Watching Jackson leave, he wondered why he had told him what he had. Why the brutal honesty? Why the giving of some hope? “There is work being done on it,” he had said; but that had been a lie. Or had it? There was one person working on it and that one person, he grimly told himself, had better buckle down to business.

That evening he drafted a careful letter, setting forth in precise detail what he suspected. Then, as he found the time, working in the evening after office hours were over, he typed the letters and mailed them out. Then he sat back and waited.

The first reply came, in two weeks’ time, from JAMA. His letter, it said, could not be considered for publication since it lacked research evidence. JAMA was kind enough, but final. It did not even suggest he institute further research. But that was only fair, he admitted to himself, since there had been no research to start with.

The second reply, from the National Institutes of Health, was barely civil in its officialese.

The third, from the Association for Biochemical Research, was curt.

On a Saturday afternoon, when the last patient had left, he sat at his desk with the three letters spread out before him. It had been unrealistic, he admitted, to think that any one of the three would have paid attention to his letter. After all, who was he? An unknown family physician in a town that was equally unknown, advancing a theory unsupported by any kind of research, relying only on observation and deduction. The reactions to what he had written could have been expected. Yet there was no question in his mind that he should have written the letters. If no more than a gesture, it was something that had needed to be done.

So now what did he do? Work through the medical association, starting with the county, going to the state? He knew that it was useless. Smith, he was certain, might give him support; but the others would laugh him off the floor. And even if this were not so, it would take years before there was any action.

A chemical company, perhaps. There would be millions of dollars’ worth of business for a DDT capsule once what he now knew became general knowledge. But a chemical company, knowing the hassle of getting approval from the Food and Drug Administration, might shy away from it. Before a chemical company would even touch it, there would have to be years of laboratory work to provide supporting evidence to place before the FDA. On an idea so “far-out,” he knew, no drug or chemical firm would put up the money that was necessary.

So he was licked. He had been licked before he even started. If Abbott had not died, there might have been an even chance. Abbott, writing about the syndrome, would have found a publisher, for he would have produced the kind of book publishers dream about—sensational, controversial, attention-grabbing. Published, the book would have created enough furor that someone would have worked on the theory, if for no other reason than to prove Abbott wrong.

But there was no use thinking about it. Abbott would not write the book. No one would write it. So this was the end of it, he thought. All the years he had left, he would carry the knowledge that he had found a truth the world would not accept.

The world! he thought. To hell with the world! The world was not his concern. His concern was for the people of this community, for Lem and Ted, for Burt and Herb, and for all the others.
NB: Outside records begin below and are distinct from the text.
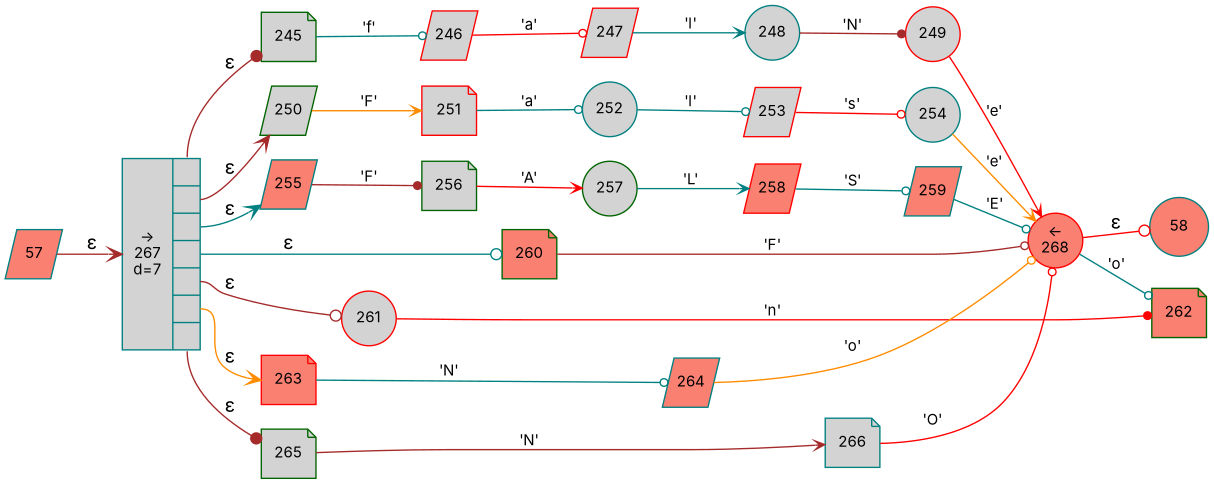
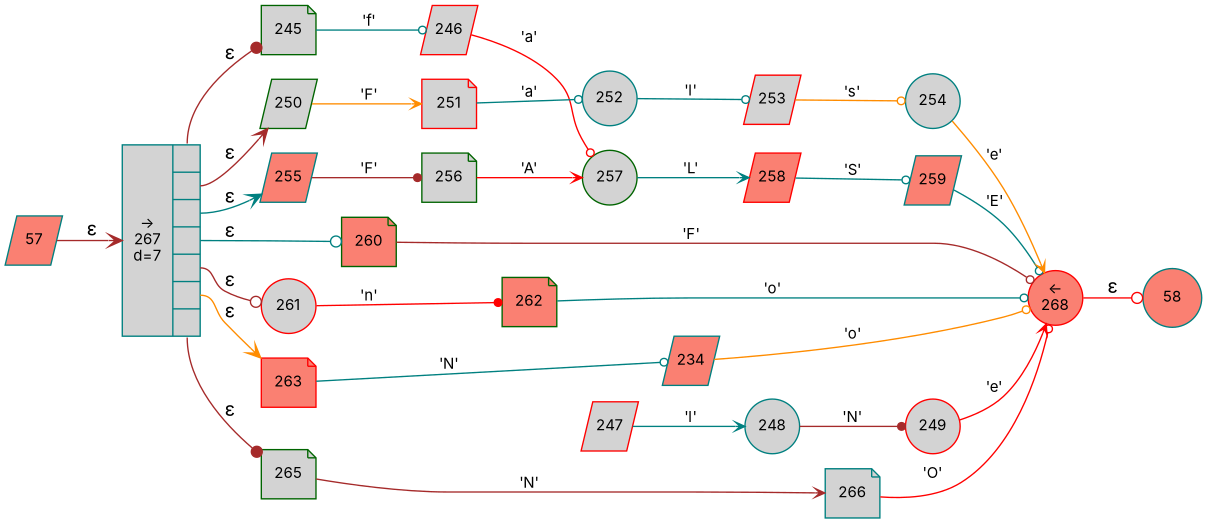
  digraph {
    fontname=Inter
    rankdir=LR
    node [color=teal fillcolor=lightgrey fixedsize=true fontname=Inter fontsize=11 shape=parallelogram style=filled peripheries=1]
    edge [arrowhead=odot arrowsize=.7 color=teal fontname=Inter fontsize=11]
    n1 [fillcolor=salmon label=58 shape=circle width=.6 peripheries=""]
    n2 [color=darkgreen label=256 shape=note width=.55]
    n3 [color=darkgreen label=257 shape=circle width=.55]
    n4 [color=red fillcolor=salmon label=258 width=.55]
    n5 [fillcolor=salmon label=259 width=.55]
    n6 [color=red fillcolor=salmon label="&larr;\n268" shape=circle width=.55]
    n7 [color=darkgreen fillcolor=salmon label=260 shape=note width=.55]
    n8 [color=red label=261 shape=circle width=.55]
    n9 [color=darkgreen fillcolor=salmon label=262 shape=note width=.55]
    n10 [color=red fillcolor=salmon label=263 shape=note width=.55]
-   n11 [fillcolor=salmon label=264 width=.55]
+   n11 [fillcolor=salmon label=234 width=.55]
    n12 [color=darkgreen label=265 shape=note width=.55]
    n13 [label=266 shape=note width=.55]
    n14 [fixedsize=false label="{&rarr;\n267\nd=7|{<p0>|<p1>|<p2>|<p3>|<p4>|<p5>|<p6>}}" shape=record]
    n15 [color=darkgreen label=245 shape=note width=.55]
    n16 [color=darkgreen label=250 width=.55]
    n17 [fillcolor=salmon label=255 width=.55]
    n18 [color=red label=246 width=.55]
    n19 [color=red label=251 shape=note width=.55]
    n20 [color=red label=247 width=.55]
    n21 [label=248 shape=circle width=.55]
    n22 [color=red label=249 shape=circle width=.55]
    n23 [fillcolor=salmon label=57 width=.55]
    n24 [label=252 shape=circle width=.55]
    n25 [color=red label=253 width=.55]
    n26 [label=254 shape=circle width=.55]
    n2 -> n3 [arrowhead=vee color=red label="'A'"]
    n3 -> n4 [arrowhead=vee label="'L'"]
    n4 -> n5 [label="'S'"]
    n5 -> n6 [label="'E'"]
    n6 -> n1 [color=red label="&epsilon;" arrowsize="" fontsize=""]
    n7 -> n6 [color=brown label="'F'"]
    n8 -> n9 [arrowhead=dot color=red label="'n'"]
-   n6 -> n9 [label="'o'"]
+   n9 -> n6 [label="'o'"]
    n10 -> n11 [label="'N'"]
    n11 -> n6 [color=darkorange label="'o'"]
    n12 -> n13 [arrowhead=vee color=brown label="'N'"]
    n13 -> n6 [color=red label="'O'"]
    n14 -> n7 [label="&epsilon;" tailport=p3 arrowsize="" fontsize=""]
    n14 -> n8 [color=brown label="&epsilon;" tailport=p4 arrowsize="" fontsize=""]
    n14 -> n10 [arrowhead=vee color=darkorange label="&epsilon;" tailport=p5 arrowsize="" fontsize=""]
    n14 -> n12 [arrowhead=dot color=brown label="&epsilon;" tailport=p6 arrowsize="" fontsize=""]
    n14 -> n15 [arrowhead=dot color=brown label="&epsilon;" tailport=p0 arrowsize="" fontsize=""]
    n14 -> n16 [arrowhead=vee color=brown label="&epsilon;" tailport=p1 arrowsize="" fontsize=""]
    n14 -> n17 [arrowhead=vee label="&epsilon;" tailport=p2 arrowsize="" fontsize=""]
    n15 -> n18 [label="'f'"]
    n16 -> n19 [arrowhead=vee color=darkorange label="'F'"]
    n17 -> n2 [arrowhead=dot color=brown label="'F'"]
-   n18 -> n20 [color=red label="'a'"]
+   n18 -> n3 [color=red label="'a'"]
    n19 -> n24 [label="'a'"]
    n20 -> n21 [arrowhead=vee label="'l'"]
    n21 -> n22 [arrowhead=dot color=brown label="'N'"]
    n22 -> n6 [arrowhead=vee color=red label="'e'"]
    n23 -> n14 [arrowhead=vee color=brown label="&epsilon;" arrowsize="" fontsize=""]
    n24 -> n25 [label="'l'"]
-   n25 -> n26 [color=red label="'s'"]
+   n25 -> n26 [color=darkorange label="'s'"]
    n26 -> n6 [arrowhead=vee color=darkorange label="'e'"]
  }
Maybe he couldn’t help the world, but there might be a way, by God, he could help his people!

7

Lem Jackson lived on Coonskin Ridge, and Benton had to stop a couple of times to ask his way. But he finally found the farm, with its tilted acres and the little, falling-down house crouched against the wind that whipped across the ridges.

When he knocked, Jackson let him in.

“Come and sit by the fire. It’s a nippy day and a fire feels good. Mary, how about pouring Doc a cup of coffee. What brings you out here, Doc?”

“A small matter of business,” Benton said. “I thought maybe you’d be willing to do a job for me.”

“If I can,” Jackson answered. “If I’m up to it. I told you, remember, I’m not good for much.”

“You have a truck outside. This would be a hauling job.”

“I can manage a hauling job.”

Mrs. Jackson brought the cup of coffee. She was a small, wispy woman with hair straggling down across her face, wearing a bedraggled dress. From a far corner of the room, faces of children, quiet as mice, stared intently out.